:: Records for this task
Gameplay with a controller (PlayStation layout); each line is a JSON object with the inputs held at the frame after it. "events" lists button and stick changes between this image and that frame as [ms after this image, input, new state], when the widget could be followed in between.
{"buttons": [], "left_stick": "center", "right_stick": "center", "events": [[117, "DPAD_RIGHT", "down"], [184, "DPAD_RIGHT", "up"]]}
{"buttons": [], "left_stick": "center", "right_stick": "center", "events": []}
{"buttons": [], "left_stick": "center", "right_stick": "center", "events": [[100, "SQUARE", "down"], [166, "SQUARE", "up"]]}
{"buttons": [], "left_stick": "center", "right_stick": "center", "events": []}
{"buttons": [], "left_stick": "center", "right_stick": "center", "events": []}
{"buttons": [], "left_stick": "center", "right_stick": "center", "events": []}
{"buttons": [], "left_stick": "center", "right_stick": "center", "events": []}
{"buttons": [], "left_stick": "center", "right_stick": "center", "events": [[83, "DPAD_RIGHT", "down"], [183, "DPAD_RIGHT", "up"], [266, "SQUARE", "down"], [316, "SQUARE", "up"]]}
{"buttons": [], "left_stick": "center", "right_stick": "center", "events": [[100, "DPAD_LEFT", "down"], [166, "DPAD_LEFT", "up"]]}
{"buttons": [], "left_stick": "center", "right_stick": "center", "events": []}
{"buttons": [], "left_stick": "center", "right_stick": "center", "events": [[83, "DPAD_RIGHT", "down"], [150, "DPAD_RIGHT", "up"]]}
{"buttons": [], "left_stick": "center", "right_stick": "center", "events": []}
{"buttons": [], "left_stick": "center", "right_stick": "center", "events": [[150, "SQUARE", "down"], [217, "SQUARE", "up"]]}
::::
About this exercise: Across all the records, find the lines containing the word "down" and reproduce each one.

Solution for this exercise:
{"buttons": [], "left_stick": "center", "right_stick": "center", "events": [[117, "DPAD_RIGHT", "down"], [184, "DPAD_RIGHT", "up"]]}
{"buttons": [], "left_stick": "center", "right_stick": "center", "events": [[100, "SQUARE", "down"], [166, "SQUARE", "up"]]}
{"buttons": [], "left_stick": "center", "right_stick": "center", "events": [[83, "DPAD_RIGHT", "down"], [183, "DPAD_RIGHT", "up"], [266, "SQUARE", "down"], [316, "SQUARE", "up"]]}
{"buttons": [], "left_stick": "center", "right_stick": "center", "events": [[100, "DPAD_LEFT", "down"], [166, "DPAD_LEFT", "up"]]}
{"buttons": [], "left_stick": "center", "right_stick": "center", "events": [[83, "DPAD_RIGHT", "down"], [150, "DPAD_RIGHT", "up"]]}
{"buttons": [], "left_stick": "center", "right_stick": "center", "events": [[150, "SQUARE", "down"], [217, "SQUARE", "up"]]}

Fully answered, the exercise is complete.